Growing up I had favorite characters from literature-Anne of Green Gables, the American Girls, Rebecca of Sunnybrook Farm, Strawberry Girl-but none was my favorite as much as Laura Ingalls from the Little House on the Prairie series. I absolutely adored those books. While the television series of the same name was slightly inferior, one could still not like Michael Landon as Pa, although I always felt he looked too “Hollywood” to be believable as a pioneer farmer who had endured his fair share of hardships. However, when I was sick and stayed home from school, the best part was being able to watch Little House on the Prairie re-runs. Some random channel played episodes during the school day and so unless it was a holiday or I was home sick, I never got to see them.
There are countless sites in the American Midwest that are associated with Laura Ingalls (unless you’ve read the books, I don’t think the majority of people are aware of how many times Laura and her family moved when she was a child and also when she was an adult with her husband Almonzo).
This list isn’t comprehensive but here are the top Laura Ingalls’ sites I would love to visit one day, hopefully in one trip since I can’t imagine making multiple trips to the rural Midwest.
-Pepin, Wisconsin (Laura Ingalls’ birthplace)
While there doesn’t seem to be terribly much there (it is, after all, a village of less than 1,000), it seems a doable day trip from the Twin Cities in Minnesota as it appears to be a 90 minute drive. It’s the setting for the first book in the series, Little House in the Big Woods, which was always one of my favorites, especially the section on Christmas in the Big Woods. Today, visitors can pay homage to Ingalls at the Little House Wayside which contains a replica of the house that was described in the book (it was also constructed on the plot where Ingalls was born in 1867). The village of Pepin celebrates Ingalls each year with a variety of events including a “Laura look-alike” contest.
-Walnut Grove, Minnesota
From a Hollywood standpoint, Walnut Grove would best be remembered as the setting of the Little House on the Prairie television series, although the Ingalls family only lived there for a few years after settling there from Pepin. The village features the Wilder pageant, an outdoor drama based on the life of Laura Ingalls Wilder, the Laura Ingalls Museum, and the site of the Ingalls’ family dugout home. (A dugout was another name for a sod house that featured small rooms dug into the side of a low rolling hill.) I’m betting it would be safe to say that Laura Ingalls’ face is probably plastered on every imaginable type of souvenir.
-De Smet, South Dakota
From a historical standpoint, De Smet was one of the locations where the Ingalls family lived the longest (15 years); other areas they lived in only a few years. De Smet is most famous as a setting in multiple Little House books including By the Shores of Silver Lake, The Long Winter, Little Town on the Prairie, These Happy Golden Years, and The First Four Years. The bodies of Ma, Pa, and all of Laura’s siblings are buried in the De Smet cemetery. The family homestead and the school where Ingalls taught are open to visitors.

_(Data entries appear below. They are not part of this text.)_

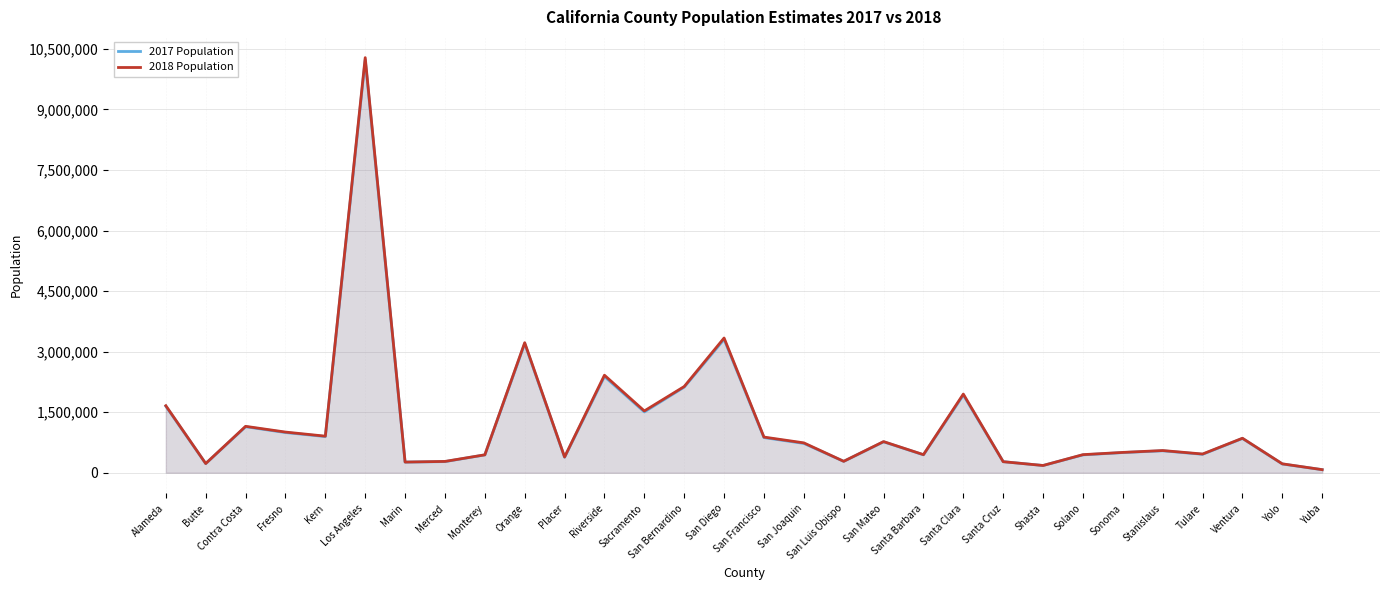

How many times do 2018 Population and 2017 Population cross each other?

1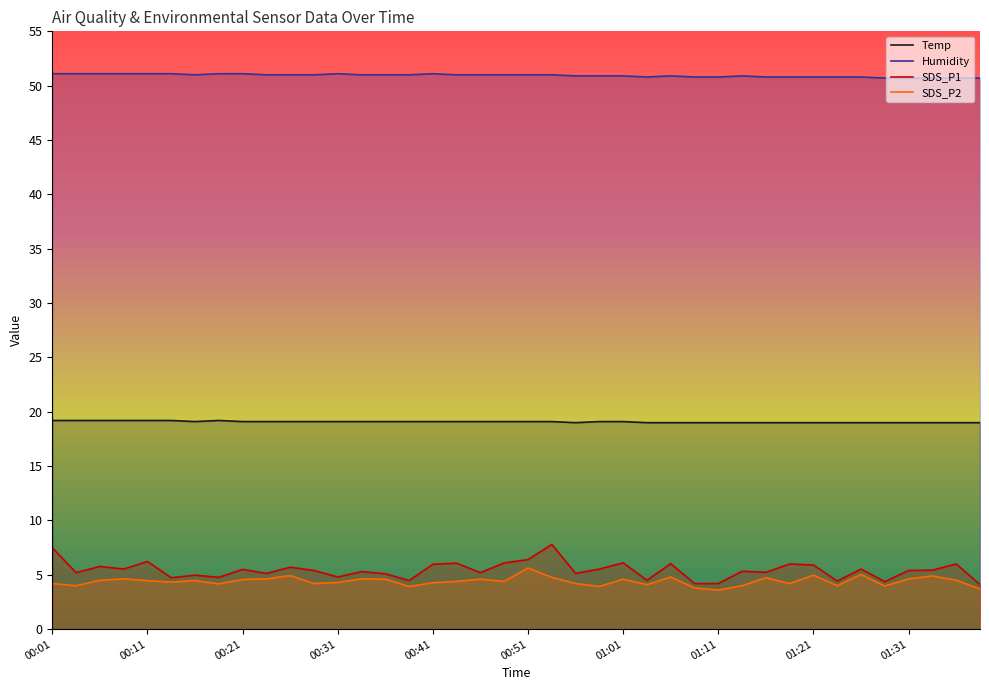

Reading left to right, what are all the values shown in this chart?

Temp: 00:01=19.2	00:03=19.2	00:06=19.2	00:08=19.2	00:11=19.2	00:13=19.2	00:16=19.1	00:18=19.2	00:21=19.1	00:24=19.1	00:26=19.1	00:29=19.1	00:31=19.1	00:34=19.1	00:36=19.1	00:39=19.1	00:41=19.1	00:44=19.1	00:46=19.1	00:49=19.1	00:51=19.1	00:54=19.1	00:56=19.0	00:58=19.1	01:01=19.1	01:03=19.0	01:06=19.0	01:08=19.0	01:11=19.0	01:13=19.0	01:16=19.0	01:18=19.0	01:21=19.0	01:23=19.0	01:26=19.0	01:28=19.0	01:31=19.0	01:33=19.0	01:36=19.0	01:38=19.0
Humidity: 00:01=51.1	00:03=51.1	00:06=51.1	00:08=51.1	00:11=51.1	00:13=51.1	00:16=51.0	00:18=51.1	00:21=51.1	00:24=51.0	00:26=51.0	00:29=51.0	00:31=51.1	00:34=51.0	00:36=51.0	00:39=51.0	00:41=51.1	00:44=51.0	00:46=51.0	00:49=51.0	00:51=51.0	00:54=51.0	00:56=50.9	00:58=50.9	01:01=50.9	01:03=50.8	01:06=50.9	01:08=50.8	01:11=50.8	01:13=50.9	01:16=50.8	01:18=50.8	01:21=50.8	01:23=50.8	01:26=50.8	01:28=50.7	01:31=50.7	01:33=50.7	01:36=50.7	01:38=50.7
SDS_P1: 00:01=7.5	00:03=5.2	00:06=5.8	00:08=5.5	00:11=6.2	00:13=4.7	00:16=5.0	00:18=4.8	00:21=5.5	00:24=5.1	00:26=5.7	00:29=5.4	00:31=4.8	00:34=5.3	00:36=5.1	00:39=4.5	00:41=6.0	00:44=6.1	00:46=5.2	00:49=6.1	00:51=6.4	00:54=7.8	00:56=5.1	00:58=5.5	01:01=6.1	01:03=4.5	01:06=6.0	01:08=4.2	01:11=4.2	01:13=5.3	01:16=5.2	01:18=6.0	01:21=5.9	01:23=4.4	01:26=5.5	01:28=4.4	01:31=5.4	01:33=5.4	01:36=6.0	01:38=4.1
SDS_P2: 00:01=4.2	00:03=4.0	00:06=4.5	00:08=4.6	00:11=4.5	00:13=4.3	00:16=4.5	00:18=4.2	00:21=4.6	00:24=4.6	00:26=4.9	00:29=4.2	00:31=4.3	00:34=4.6	00:36=4.6	00:39=3.9	00:41=4.3	00:44=4.4	00:46=4.6	00:49=4.4	00:51=5.6	00:54=4.8	00:56=4.2	00:58=3.9	01:01=4.6	01:03=4.1	01:06=4.8	01:08=3.8	01:11=3.6	01:13=4.0	01:16=4.7	01:18=4.2	01:21=5.0	01:23=4.0	01:26=5.0	01:28=4.0	01:31=4.6	01:33=4.9	01:36=4.5	01:38=3.7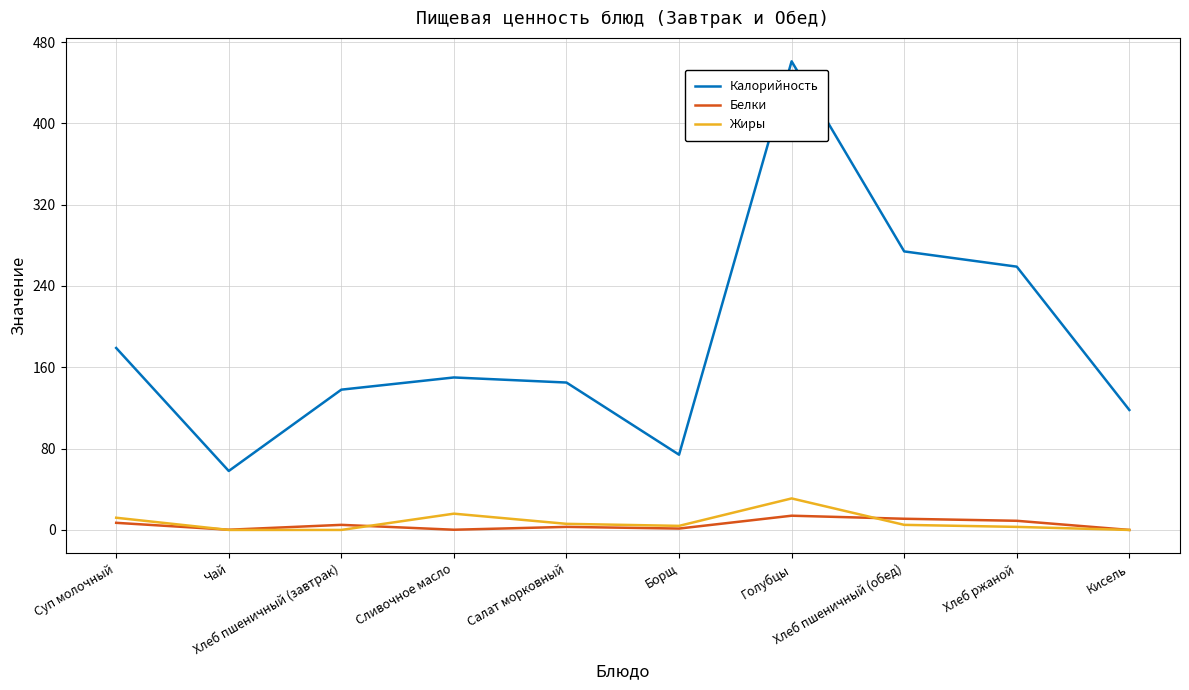

At which category is the sum across all series the highest?

Голубцы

Mansfield will always be remembered as the spot where Ingalls penned her most famous books, works of children’s literature that are still as popular today as they were when they were first published more than 75 years ago. Laura, her husband Almonzo and their young daughter Rose traveled to Missouri in search of a better life after severe droughts and hardships in the Dakotas occurred. Each year the town celebrates with a Laura Ingalls Wilder festival with the town square turning into a showcase for handmade crafts, a big parade, and folk music being played from the gazebo in the park. It’s also the setting for the spinoff books, The Rose Years, which are about Ingalls’ only surviving child, Rose, and her childhood on Rocky Ridge Farm, the Wilder’s home.
As always, my list of places I would like to visit grows exponentially each passing day, but anything that has do with literature will always be a step higher than the rest, especially a beloved classic from my childhood.
Any other Little House on the Prairie fans out there besides me?